*Exercise*
Extract the text of each entry below exactly, leaving every image behind.

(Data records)
"""

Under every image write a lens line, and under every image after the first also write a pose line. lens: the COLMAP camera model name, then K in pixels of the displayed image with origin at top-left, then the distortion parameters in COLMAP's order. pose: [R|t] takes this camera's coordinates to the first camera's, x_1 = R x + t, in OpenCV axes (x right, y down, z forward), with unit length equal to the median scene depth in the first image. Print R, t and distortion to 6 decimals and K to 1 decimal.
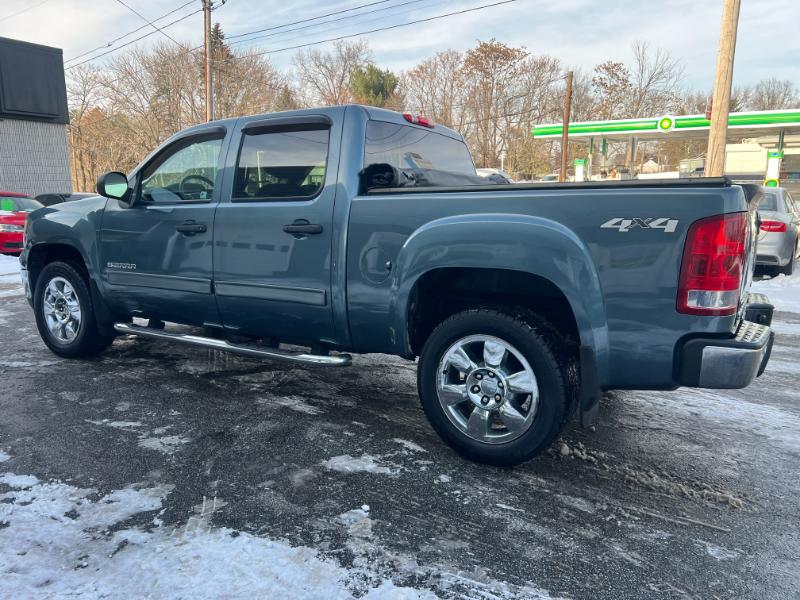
lens RADIAL K [[602.1, 0, 404.8], [0, 602.1, 299.3], [0, 0, 1]] dist [0.046857, -0.053008]
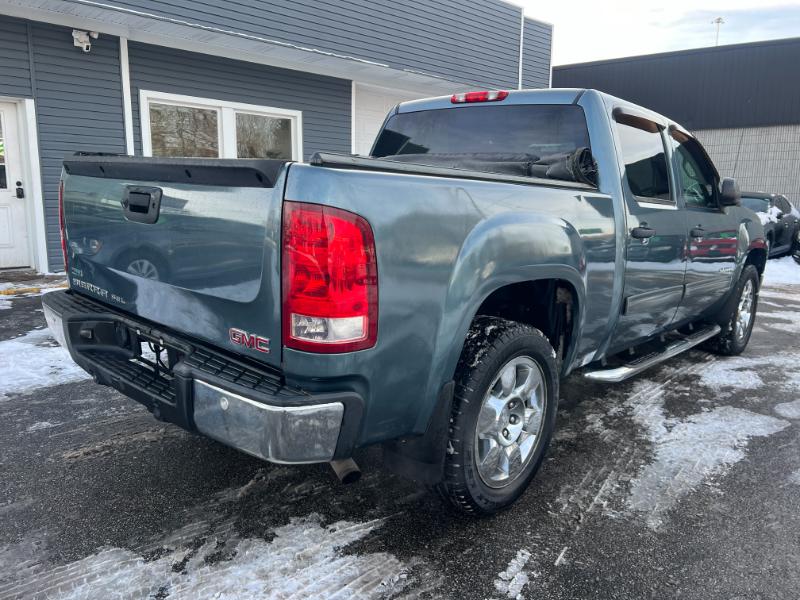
lens RADIAL K [[602.1, 0, 397.2], [0, 602.1, 297.6], [0, 0, 1]] dist [0.046857, -0.053008]
pose [[-0.191731, 0.159883, -0.968337, 0.863476], [-0.196917, 0.960312, 0.197547, -0.155951], [0.961490, 0.228558, -0.152637, 1.001846]]
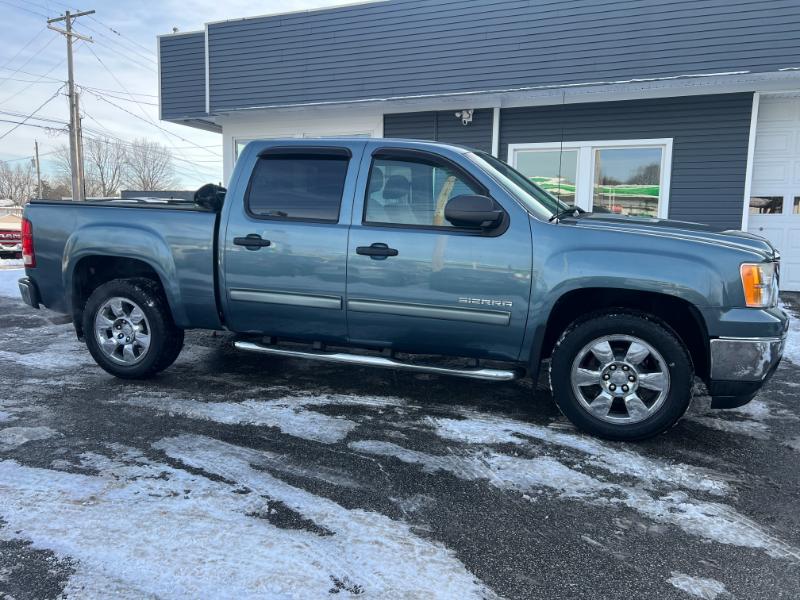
lens RADIAL K [[602.1, 0, 397.9], [0, 602.1, 298.5], [0, 0, 1]] dist [0.046857, -0.053008]
pose [[-0.975900, 0.012492, -0.217859, 0.072148], [-0.055693, 0.951040, 0.304010, -0.366399], [0.210990, 0.308817, -0.927424, 2.132747]]
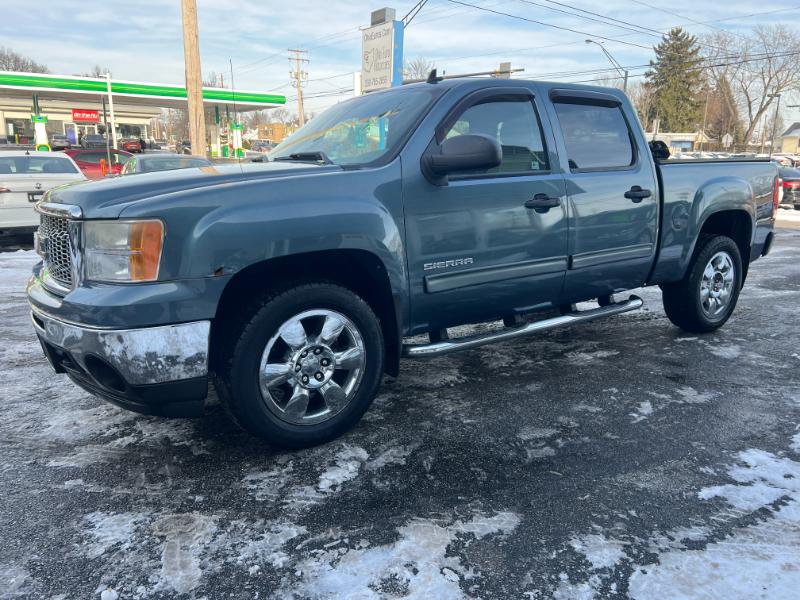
lens RADIAL K [[602.1, 0, 402.6], [0, 602.1, 300.7], [0, 0, 1]] dist [0.046857, -0.053008]
pose [[0.380097, -0.203598, 0.902261, -1.139086], [0.150691, 0.976071, 0.156772, -0.133023], [-0.912589, 0.076374, 0.401682, 0.753880]]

"""

*Answer below*
Under every image write a lens line, and under every image after the first also write a pose line. lens: the COLMAP camera model name, then K in pixels of the displayed image with origin at top-left, then the distortion parameters in COLMAP's order. pose: [R|t] takes this camera's coordinates to the first camera's, x_1 = R x + t, in OpenCV axes (x right, y down, z forward), with unit length equal to the median scene depth in the first image. Print R, t and distortion to 6 decimals and K to 1 decimal.
lens RADIAL K [[602.1, 0, 404.8], [0, 602.1, 299.3], [0, 0, 1]] dist [0.046857, -0.053008]
lens RADIAL K [[602.1, 0, 397.2], [0, 602.1, 297.6], [0, 0, 1]] dist [0.046857, -0.053008]
pose [[-0.191731, 0.159883, -0.968337, 0.863476], [-0.196917, 0.960312, 0.197547, -0.155951], [0.961490, 0.228558, -0.152637, 1.001846]]
lens RADIAL K [[602.1, 0, 397.9], [0, 602.1, 298.5], [0, 0, 1]] dist [0.046857, -0.053008]
pose [[-0.975900, 0.012492, -0.217859, 0.072148], [-0.055693, 0.951040, 0.304010, -0.366399], [0.210990, 0.308817, -0.927424, 2.132747]]
lens RADIAL K [[602.1, 0, 402.6], [0, 602.1, 300.7], [0, 0, 1]] dist [0.046857, -0.053008]
pose [[0.380097, -0.203598, 0.902261, -1.139086], [0.150691, 0.976071, 0.156772, -0.133023], [-0.912589, 0.076374, 0.401682, 0.753880]]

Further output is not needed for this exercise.